= Excerpted text =
--- START ---

If the energy-density matrix is needed (typically only at the end of the SCF cycle to compute forces), it can be calculated in a separate call to omm following a minimization call, by setting calc_ED to T (the default value should be F). The unmodified $\mathbf{C}$ matrix from the previous call has to be passed in, and data stored internally will also be reused.

Note that the output density matrix from the previous call is not needed to calculate the energy-density matrix; the latter will be returned by omm as D_min.

### OMM flavours

The choice of flavour of the OMM functional can have a huge impact on performance. The basic flavour should be avoided when $\mathbf{S}$ is present. Cholesky factorization is usually the most efficient, although preconditioning will be better if kinetic energy ill-conditioning is significant.

The choice is controlled by flavour. The options are:

#### Basic

This is selected by setting flavour to 0. The basic algorithm does not provide any tensorial correction for non-orthogonal bases, which can lead to a very ill-conditioned problem (especially for large system/basis sizes) requiring many CG steps. This is the only falvour available for linear-scaling calculations at the moment.

#### Cholesky factorization

This is selected by setting flavour to either 1 or 2 and applies only for cubic-scaling calculations with dense matrices. Cholesky factorization reduces the generalized eigenvalue problem to standard form; the basic algorithm is then performed with no $\mathbf{S}$. For a localized basis, this is usually the most important form of ill-conditioning.

The user can provide either the $\mathbf{S}$ matrix (case 1) or its factorization into the upper triangular matrix $\mathbf{U}$ (case 2). In the former case, the factorization will be performed by libOMM, and $\mathbf{S}$ will be overwritten by $\mathbf{U}$. In both cases, $\mathbf{H}$ will be overwritten by $\mathbf{U}^{-\mathrm{T}}\mathbf{H}\mathbf{U}^{-1}$.

--- END ---

Dataset items:
--- START ---

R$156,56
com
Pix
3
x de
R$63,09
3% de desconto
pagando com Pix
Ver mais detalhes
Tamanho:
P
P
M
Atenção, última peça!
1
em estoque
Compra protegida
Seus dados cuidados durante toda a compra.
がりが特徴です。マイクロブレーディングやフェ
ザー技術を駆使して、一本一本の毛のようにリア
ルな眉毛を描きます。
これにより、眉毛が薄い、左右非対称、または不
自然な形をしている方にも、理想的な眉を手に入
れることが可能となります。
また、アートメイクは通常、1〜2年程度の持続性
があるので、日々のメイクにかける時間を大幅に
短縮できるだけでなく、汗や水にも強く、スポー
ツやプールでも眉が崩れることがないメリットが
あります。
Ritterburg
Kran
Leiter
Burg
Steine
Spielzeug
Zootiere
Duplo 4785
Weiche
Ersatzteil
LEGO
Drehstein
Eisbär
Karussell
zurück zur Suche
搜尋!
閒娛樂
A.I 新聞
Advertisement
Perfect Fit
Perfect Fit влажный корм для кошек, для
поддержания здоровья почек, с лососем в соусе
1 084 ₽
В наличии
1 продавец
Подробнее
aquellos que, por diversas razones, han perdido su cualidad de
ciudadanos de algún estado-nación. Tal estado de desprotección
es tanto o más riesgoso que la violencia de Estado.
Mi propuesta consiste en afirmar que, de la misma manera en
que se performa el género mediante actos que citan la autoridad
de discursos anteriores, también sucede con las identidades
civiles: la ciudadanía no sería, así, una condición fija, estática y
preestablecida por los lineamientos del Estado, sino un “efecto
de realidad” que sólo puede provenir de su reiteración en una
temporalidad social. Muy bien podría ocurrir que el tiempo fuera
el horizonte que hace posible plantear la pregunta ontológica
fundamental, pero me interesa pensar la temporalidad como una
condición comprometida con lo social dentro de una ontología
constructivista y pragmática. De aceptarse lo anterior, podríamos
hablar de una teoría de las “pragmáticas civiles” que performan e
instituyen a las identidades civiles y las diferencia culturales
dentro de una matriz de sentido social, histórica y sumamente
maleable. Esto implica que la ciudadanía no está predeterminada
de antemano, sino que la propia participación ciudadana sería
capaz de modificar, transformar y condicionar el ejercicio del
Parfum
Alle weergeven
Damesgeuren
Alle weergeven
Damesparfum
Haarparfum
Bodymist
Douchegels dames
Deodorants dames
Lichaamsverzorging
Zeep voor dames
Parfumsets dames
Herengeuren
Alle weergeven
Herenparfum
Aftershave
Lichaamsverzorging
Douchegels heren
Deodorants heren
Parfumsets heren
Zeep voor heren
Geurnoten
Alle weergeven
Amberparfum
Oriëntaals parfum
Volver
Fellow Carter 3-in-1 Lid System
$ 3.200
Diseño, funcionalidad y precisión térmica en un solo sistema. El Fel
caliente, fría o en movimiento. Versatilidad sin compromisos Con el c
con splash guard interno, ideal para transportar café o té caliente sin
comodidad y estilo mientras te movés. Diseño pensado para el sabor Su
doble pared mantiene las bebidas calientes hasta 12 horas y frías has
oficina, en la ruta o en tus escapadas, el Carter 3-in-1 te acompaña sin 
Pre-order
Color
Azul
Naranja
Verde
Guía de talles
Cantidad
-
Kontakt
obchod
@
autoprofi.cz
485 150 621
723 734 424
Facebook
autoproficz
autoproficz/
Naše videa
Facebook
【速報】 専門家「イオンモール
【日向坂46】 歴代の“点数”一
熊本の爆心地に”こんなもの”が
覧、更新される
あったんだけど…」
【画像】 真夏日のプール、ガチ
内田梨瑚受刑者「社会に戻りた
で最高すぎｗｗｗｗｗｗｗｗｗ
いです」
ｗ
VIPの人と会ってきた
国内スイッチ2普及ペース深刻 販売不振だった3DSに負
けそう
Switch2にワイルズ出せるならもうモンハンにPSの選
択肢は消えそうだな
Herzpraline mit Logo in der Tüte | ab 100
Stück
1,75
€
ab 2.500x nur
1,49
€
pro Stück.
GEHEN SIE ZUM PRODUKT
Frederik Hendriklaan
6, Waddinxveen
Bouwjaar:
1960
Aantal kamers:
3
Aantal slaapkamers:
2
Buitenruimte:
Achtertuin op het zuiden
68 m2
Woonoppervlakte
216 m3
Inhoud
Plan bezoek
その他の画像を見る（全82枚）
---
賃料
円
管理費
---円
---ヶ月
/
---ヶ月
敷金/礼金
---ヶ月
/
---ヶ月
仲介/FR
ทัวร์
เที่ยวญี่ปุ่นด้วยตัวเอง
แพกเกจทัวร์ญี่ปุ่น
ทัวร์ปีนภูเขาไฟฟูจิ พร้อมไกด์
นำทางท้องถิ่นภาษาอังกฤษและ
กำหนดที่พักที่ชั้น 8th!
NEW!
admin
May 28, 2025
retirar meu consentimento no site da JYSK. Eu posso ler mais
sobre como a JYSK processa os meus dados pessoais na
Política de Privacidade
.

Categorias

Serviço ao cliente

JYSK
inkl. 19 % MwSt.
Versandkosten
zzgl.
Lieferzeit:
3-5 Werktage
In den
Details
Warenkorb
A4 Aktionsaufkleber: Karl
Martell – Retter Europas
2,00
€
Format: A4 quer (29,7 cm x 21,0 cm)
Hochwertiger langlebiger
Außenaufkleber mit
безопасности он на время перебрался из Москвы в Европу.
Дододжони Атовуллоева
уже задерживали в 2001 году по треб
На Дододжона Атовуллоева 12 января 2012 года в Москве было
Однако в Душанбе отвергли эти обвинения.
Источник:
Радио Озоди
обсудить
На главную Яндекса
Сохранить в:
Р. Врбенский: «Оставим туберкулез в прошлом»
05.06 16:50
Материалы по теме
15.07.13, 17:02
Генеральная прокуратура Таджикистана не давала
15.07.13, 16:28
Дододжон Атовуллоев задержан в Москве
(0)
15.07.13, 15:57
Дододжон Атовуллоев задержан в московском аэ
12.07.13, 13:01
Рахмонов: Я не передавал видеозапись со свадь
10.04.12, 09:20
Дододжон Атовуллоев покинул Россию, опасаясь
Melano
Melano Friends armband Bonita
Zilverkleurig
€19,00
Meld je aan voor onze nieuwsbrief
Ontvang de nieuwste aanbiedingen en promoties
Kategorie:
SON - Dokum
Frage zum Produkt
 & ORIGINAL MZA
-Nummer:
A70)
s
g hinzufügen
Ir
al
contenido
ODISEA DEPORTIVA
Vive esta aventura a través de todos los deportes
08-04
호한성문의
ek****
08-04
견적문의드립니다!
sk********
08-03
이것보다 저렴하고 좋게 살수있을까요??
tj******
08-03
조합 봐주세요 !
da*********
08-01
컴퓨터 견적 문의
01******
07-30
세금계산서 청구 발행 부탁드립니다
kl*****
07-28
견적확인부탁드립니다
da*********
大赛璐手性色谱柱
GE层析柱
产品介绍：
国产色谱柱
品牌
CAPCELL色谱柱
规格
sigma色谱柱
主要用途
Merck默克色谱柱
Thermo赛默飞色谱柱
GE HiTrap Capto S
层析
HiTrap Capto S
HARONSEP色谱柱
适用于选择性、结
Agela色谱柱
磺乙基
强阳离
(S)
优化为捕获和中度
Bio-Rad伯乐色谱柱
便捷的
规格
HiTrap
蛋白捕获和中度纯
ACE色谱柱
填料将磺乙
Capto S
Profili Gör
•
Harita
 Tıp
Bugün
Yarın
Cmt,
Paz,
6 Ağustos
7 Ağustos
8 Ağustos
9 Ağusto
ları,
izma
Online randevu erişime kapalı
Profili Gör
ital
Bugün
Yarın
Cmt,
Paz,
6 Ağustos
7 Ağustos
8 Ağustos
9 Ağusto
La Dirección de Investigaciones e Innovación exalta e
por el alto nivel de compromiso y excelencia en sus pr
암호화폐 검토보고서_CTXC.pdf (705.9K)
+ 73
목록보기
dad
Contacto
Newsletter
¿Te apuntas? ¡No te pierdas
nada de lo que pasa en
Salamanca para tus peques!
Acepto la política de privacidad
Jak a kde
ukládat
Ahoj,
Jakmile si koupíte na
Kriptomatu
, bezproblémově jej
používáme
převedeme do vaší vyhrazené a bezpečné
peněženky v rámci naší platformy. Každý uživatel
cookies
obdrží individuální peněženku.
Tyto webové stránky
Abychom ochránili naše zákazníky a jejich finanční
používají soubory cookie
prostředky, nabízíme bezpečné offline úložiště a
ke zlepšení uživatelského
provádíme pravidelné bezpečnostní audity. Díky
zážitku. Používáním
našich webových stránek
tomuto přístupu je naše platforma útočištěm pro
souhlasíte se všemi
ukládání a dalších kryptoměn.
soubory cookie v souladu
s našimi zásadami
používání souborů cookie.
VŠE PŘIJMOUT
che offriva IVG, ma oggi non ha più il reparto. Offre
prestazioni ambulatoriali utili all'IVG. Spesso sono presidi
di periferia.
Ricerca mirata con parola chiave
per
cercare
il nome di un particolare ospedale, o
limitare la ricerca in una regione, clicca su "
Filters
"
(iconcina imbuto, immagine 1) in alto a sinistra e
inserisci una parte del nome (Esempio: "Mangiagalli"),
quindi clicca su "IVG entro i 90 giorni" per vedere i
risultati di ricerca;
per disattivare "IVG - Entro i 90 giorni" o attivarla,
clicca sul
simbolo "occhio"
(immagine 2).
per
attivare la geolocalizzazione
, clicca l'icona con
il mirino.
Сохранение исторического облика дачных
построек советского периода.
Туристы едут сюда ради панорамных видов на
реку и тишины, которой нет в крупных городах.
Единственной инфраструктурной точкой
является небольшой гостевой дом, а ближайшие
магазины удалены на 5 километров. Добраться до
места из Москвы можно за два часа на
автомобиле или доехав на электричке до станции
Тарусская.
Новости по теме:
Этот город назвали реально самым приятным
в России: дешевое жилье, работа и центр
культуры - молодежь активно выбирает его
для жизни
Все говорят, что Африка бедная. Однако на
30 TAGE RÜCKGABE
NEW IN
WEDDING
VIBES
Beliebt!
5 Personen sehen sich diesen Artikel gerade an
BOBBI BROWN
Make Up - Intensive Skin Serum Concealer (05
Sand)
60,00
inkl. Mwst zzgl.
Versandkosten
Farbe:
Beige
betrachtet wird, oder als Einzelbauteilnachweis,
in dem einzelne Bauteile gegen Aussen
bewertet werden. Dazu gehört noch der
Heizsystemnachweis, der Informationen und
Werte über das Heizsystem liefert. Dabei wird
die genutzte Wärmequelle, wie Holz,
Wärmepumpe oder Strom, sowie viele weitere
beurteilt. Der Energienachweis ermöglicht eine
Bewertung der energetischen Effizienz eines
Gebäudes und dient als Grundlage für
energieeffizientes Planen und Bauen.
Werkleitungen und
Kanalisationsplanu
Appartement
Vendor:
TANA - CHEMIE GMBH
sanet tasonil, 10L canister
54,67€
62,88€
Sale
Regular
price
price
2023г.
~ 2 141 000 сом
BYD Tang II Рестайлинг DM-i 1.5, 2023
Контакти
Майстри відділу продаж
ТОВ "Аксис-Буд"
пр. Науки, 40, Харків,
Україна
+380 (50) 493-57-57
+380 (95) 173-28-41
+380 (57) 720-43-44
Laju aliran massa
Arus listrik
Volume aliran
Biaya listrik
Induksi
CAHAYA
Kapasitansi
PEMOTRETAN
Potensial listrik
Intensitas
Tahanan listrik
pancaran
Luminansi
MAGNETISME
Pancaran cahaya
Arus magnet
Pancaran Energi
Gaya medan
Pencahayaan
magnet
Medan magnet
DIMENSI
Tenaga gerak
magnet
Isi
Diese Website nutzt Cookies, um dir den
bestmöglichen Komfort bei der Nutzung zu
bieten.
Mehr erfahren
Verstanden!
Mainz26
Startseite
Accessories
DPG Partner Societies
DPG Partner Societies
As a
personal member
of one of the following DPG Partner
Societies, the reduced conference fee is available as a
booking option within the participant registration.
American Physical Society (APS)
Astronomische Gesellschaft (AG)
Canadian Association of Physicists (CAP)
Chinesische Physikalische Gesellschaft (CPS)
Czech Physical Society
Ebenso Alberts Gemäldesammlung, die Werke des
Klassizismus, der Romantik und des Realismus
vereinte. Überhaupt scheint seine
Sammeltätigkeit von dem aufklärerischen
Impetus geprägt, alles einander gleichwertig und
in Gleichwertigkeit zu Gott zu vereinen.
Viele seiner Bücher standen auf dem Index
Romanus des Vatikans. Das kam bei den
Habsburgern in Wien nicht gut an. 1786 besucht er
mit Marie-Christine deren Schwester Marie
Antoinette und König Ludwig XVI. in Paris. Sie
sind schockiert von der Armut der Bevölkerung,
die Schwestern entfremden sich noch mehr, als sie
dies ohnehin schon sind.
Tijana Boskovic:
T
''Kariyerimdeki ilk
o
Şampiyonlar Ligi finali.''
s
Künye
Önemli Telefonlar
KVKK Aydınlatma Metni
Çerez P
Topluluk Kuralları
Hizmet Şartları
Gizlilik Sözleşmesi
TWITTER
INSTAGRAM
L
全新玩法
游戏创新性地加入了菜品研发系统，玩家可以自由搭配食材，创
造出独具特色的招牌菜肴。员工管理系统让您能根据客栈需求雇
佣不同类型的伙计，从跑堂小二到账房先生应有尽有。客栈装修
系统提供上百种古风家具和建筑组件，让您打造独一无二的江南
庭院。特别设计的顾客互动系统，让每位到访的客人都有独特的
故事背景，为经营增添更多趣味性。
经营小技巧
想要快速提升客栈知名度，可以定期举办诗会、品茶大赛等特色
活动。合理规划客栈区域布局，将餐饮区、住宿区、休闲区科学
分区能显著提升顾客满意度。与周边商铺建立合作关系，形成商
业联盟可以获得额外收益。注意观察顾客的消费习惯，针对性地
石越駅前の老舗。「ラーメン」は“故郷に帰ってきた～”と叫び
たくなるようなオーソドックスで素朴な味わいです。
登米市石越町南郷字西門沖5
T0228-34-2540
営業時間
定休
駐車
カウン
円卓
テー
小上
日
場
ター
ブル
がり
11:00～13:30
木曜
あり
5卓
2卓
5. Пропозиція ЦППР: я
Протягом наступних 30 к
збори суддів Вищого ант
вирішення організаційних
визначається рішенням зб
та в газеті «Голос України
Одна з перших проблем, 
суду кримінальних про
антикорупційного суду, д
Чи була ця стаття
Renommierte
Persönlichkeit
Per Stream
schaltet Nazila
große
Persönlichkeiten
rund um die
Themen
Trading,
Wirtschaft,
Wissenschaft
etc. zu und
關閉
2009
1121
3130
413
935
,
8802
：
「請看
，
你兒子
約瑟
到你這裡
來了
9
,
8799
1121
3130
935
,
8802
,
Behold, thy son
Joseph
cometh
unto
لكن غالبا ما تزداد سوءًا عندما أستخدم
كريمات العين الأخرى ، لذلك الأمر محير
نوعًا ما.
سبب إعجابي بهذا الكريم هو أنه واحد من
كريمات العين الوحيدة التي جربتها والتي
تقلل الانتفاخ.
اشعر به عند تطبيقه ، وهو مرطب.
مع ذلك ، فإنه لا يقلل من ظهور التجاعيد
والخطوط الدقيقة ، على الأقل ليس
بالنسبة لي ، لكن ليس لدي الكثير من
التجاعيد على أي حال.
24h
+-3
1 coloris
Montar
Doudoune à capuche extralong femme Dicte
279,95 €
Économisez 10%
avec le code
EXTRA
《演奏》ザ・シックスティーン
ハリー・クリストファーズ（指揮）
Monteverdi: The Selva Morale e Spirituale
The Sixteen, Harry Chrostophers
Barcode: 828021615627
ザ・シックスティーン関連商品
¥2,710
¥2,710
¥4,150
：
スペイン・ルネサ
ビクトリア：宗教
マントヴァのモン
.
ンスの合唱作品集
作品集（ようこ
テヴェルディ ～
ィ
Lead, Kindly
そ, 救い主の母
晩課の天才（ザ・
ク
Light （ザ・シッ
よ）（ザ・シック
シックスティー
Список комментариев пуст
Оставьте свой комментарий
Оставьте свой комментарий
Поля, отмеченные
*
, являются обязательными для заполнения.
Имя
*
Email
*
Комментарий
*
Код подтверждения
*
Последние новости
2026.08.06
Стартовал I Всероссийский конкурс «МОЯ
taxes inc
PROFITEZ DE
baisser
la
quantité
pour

--- END ---

= Directions =
Repeat the libOMM excerpt word for word, beginning at the words "Note that the" and stopping after "at the moment.". The items play no part in any task.

= Exercise response =
Note that the output density matrix from the previous call is not needed to calculate the energy-density matrix; the latter will be returned by omm as D_min.

### OMM flavours

The choice of flavour of the OMM functional can have a huge impact on performance. The basic flavour should be avoided when $\mathbf{S}$ is present. Cholesky factorization is usually the most efficient, although preconditioning will be better if kinetic energy ill-conditioning is significant.

The choice is controlled by flavour. The options are:

#### Basic

This is selected by setting flavour to 0. The basic algorithm does not provide any tensorial correction for non-orthogonal bases, which can lead to a very ill-conditioned problem (especially for large system/basis sizes) requiring many CG steps. This is the only falvour available for linear-scaling calculations at the moment.